CORAL GABLES, Fla. -- The move from Florida State to Miami wasn’t much of a move at all for offensive coordinator James Coley.
He never truly left Miami.
Coley grew up on Northwest 4th Street and 18th Avenue, about two blocks from the old Orange Bowl. He spent six years as a high school football coach in Miami from 1997-2002. He kept his home in South Florida from his days as an offensive assistant with the Miami Dolphins -- a “cottage” he called it, that he bought with his wife, Kenia, before they had their two children.
Coley, a Florida State alum and Miami native, made a name for himself while on Jimbo Fisher’s staff at FSU, but his home -- literally -- is still in Miami. There’s no question his hire was a kick in the shins to the rival Seminoles. Coley is one of the top recruiters in the state. But the underlying reasons for the move were twofold: a chance to call plays and go home was simply too good to pass up.
“I think that when I sat down with my wife and saw the opportunity to come back home, and come to the University of Miami, it wasn’t a difficult decision at all,” Coley said. “It was eye-opening. It was a decision that was very encouraging and exciting.”
Coley has fit right in at Miami, and he has inherited an offense that returns nine starters -- including every offensive lineman, 2012 Rookie of the Year Duke Johnson, and veteran quarterback Stephen Morris, who could be the best quarterback in the ACC in 2013. All of the pieces are in place for Coley to succeed calling plays for the first time since 2007, when he was at FIU.
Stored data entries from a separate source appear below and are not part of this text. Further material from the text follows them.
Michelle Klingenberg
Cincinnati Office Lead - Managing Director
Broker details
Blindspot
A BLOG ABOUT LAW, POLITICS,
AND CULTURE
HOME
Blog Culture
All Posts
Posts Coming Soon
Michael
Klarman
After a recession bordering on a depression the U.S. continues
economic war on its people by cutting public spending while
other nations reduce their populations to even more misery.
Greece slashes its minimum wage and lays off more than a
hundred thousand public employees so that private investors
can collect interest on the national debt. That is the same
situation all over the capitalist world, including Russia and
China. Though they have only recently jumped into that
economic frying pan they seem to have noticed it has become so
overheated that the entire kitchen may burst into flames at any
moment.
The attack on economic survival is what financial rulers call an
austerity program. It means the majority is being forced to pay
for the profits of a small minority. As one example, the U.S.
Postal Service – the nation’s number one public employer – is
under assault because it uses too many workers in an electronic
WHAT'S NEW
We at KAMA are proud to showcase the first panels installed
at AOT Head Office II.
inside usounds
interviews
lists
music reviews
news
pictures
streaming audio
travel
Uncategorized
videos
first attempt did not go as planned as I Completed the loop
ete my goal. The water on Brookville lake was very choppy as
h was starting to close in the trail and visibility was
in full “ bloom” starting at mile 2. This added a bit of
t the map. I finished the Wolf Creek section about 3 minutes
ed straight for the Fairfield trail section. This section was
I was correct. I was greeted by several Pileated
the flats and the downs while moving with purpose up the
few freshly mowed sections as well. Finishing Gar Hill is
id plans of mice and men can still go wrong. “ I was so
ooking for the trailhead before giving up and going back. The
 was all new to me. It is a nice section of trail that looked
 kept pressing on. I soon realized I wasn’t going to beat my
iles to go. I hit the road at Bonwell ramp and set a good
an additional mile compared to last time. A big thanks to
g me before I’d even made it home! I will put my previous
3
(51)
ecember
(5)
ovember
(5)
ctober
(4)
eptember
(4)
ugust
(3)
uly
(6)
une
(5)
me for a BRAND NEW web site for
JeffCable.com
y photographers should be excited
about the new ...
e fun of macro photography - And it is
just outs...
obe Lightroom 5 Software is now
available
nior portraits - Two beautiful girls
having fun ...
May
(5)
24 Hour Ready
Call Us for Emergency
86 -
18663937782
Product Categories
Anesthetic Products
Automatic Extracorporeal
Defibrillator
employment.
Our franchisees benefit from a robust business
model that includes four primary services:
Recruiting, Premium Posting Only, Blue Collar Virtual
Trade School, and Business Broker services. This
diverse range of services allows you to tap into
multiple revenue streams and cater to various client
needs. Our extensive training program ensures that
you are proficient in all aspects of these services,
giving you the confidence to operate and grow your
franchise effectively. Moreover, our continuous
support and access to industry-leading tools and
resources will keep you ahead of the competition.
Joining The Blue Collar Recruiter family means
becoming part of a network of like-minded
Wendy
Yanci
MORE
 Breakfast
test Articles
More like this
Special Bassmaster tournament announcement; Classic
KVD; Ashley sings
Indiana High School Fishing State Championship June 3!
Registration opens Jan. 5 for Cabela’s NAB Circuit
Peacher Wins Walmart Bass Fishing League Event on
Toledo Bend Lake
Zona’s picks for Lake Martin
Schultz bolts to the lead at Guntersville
While on Fisher’s staff, Coley was responsible for preparing the offense during the week, but on game day, it was in Fisher’s hands.
This fall, Coley will be calling the shots.
“It means a lot,” he said. “You work hard during the week and at the end of the week, after game-planning, you want to have your exclamation mark. You want to be able to finish the job. It means a lot and the opportunity to do it means a lot. I’m excited about it.”
Coley is an energetic, gregarious coach the players have responded to quickly this spring, and he made one very important decision that has helped smooth the transition of his hire: Coley hasn’t changed the entire playbook, and he has kept much of the terminology the same.
“It made my job a lot easier not having to learn new concepts, new plays and new terminology and everything like that,” said Morris. “As an offense, we’re really grateful Coach Coley was able to do that. On top of that, he’s still adding his own stuff, some stuff he likes, and stuff he didn’t like he’s taking out. That helps me learn and see how different plays work better for different coaches. I think it worked out great for the whole team, especially the offensive line. We’ve got some new runs in there, we’ve got some new protections for them. Everyone has adjusted well to it, especially Coach Coley himself.”
Coley’s story will undoubtedly resurface when Miami and Florida State play on Nov. 2 in Tallahassee, but Miami coach Al Golden said the hire wasn’t about the rivalry.
“I’ve always admired James from afar in the way they conducted their offense up there, and his ability to communicate and develop student-athletes, but also a number of mutual friends we have in the business thought highly of him,” Golden said. “It’s really not about Florida State and Miami. I know everybody likes to make it about that, but both of their families are from down here. He had an opportunity to come home to Miami and be an offensive coordinator where he grew up. Obviously he’s inherited a very mature offense, so I know he’s excited about it.”
“That’s huge,” he said. “You’re coming to a program that has really good players. It’s a team I’ve watched grow the last couple of years, and an organization that I’ve watched grow, from going against them on the field, to going against them in homes in recruiting. You’re saying to yourself, ‘Wow, this has now become the real deal. It’s back.’ That’s what kept on going through my mind. For me to have the opportunity to come here, wow, it’s on the rise again.”
And once again, it’s in his backyard.